Riemann series theorem and bounded permutations? Let $(a_1, a_2, a_3, ...)$ be a sequence of real numbers, with $\sum_{n=1}^{\infty} a_n = L$ conditionally convergent. We know by Riemann series theorem that for any real $M$, there exists a permutation $\pi$ such that
$$
\sum_{n=1}^{\infty} a_{\pi(n)} = M
$$
I noticed there seems to be a pattern that all of these permutations seem to follow to allow for convergence to some different value other than $L$, or to fail to converge. Namely, that they are able to send $a_n$ an arbitrarily far distance away from its original place in the series. In other words, it seems all permutations that allow for this to happen are "not bounded", if we define bounded here as follows:
A permutation $\pi$ is bounded if $$\exists M\in \mathbb{N}, \forall i \in \mathbb{N}, |\pi(i) - i| < M$$
Is my intuition correct here?
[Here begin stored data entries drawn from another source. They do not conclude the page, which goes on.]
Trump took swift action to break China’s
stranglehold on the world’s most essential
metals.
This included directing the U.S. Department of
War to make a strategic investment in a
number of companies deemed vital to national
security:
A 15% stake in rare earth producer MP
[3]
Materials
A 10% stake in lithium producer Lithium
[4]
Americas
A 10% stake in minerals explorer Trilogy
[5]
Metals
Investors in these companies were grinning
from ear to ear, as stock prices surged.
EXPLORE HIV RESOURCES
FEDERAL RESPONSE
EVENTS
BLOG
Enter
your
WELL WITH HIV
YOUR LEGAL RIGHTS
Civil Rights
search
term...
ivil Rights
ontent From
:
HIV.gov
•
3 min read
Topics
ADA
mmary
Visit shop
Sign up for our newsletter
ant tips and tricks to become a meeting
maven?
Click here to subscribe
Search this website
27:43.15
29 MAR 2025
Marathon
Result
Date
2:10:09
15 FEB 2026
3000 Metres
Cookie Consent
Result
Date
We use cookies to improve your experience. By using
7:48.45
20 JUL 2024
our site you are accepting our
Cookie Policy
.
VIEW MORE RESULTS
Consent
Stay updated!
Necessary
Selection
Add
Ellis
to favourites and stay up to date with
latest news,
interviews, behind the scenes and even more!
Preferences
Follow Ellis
I've been trying to prove it, but my efforts are handwavy at best. If this is true, is this the strongest condition we can place on $\pi$ such that $\sum_{n=1}^{\infty} a_n = L \Rightarrow \sum_{n=1}^{\infty} a_{\pi(n)} = L$?
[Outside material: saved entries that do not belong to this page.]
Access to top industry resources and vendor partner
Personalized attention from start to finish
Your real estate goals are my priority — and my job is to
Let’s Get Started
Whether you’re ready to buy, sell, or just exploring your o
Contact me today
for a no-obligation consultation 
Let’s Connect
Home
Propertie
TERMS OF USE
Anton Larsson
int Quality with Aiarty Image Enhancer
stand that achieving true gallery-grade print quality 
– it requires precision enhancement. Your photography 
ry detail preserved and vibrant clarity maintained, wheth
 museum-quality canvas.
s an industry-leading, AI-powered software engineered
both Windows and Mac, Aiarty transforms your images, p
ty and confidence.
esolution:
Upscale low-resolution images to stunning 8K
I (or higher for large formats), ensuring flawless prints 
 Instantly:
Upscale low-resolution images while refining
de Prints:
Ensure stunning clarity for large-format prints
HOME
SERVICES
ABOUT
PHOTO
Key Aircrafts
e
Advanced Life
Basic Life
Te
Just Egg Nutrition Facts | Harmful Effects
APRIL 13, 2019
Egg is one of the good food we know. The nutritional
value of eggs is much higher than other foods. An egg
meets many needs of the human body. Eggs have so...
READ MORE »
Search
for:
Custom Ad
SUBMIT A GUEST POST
This answer I found seems to be related, but I'm not sure I  understand what it means to "map [1, N] to a bounded number of intervals of integers, with the bound allowed to depend on the permutation but not on N".
 A: You are correct, the permutation needs to be unbounded in order for it to change the final sum!
To prove this, it's probably easier to show that if a permutation is bounded, then the sum cannot change. I will only give an idea of how to prove the statement, but I hope it is enough to show how the formal proof could go.

Take some $N$ and look at the values $$\sum_{n=1}^N a_n$$ and $$\sum_{n=1}^N a_{\pi(n)}.$$
The limits of these values as $N\to\infty$ are, of course, the respective infinite sums. Now, if $\pi$ is bounded, then you know that, for every $n$, you have $\pi(n)\leq n+M$, which means
$$\{\pi(1), \pi(2),\pi(3),\dots, \pi(M-N)\}\subseteq \{1,2,3,\dots,N\}$$
and, because an inverse of a bounded permutation is also bounded, you also have
$$\{1,2,3,\dots,M-N\}\subseteq\{\pi(1),\pi(2),\dots,\pi(N)\}$$
which means that the two partial sums can only really differ in the last $M$ terms. Since the sum of the last two terms goes to $0$ as $N$ is big, the two partial sums must converge to the same number.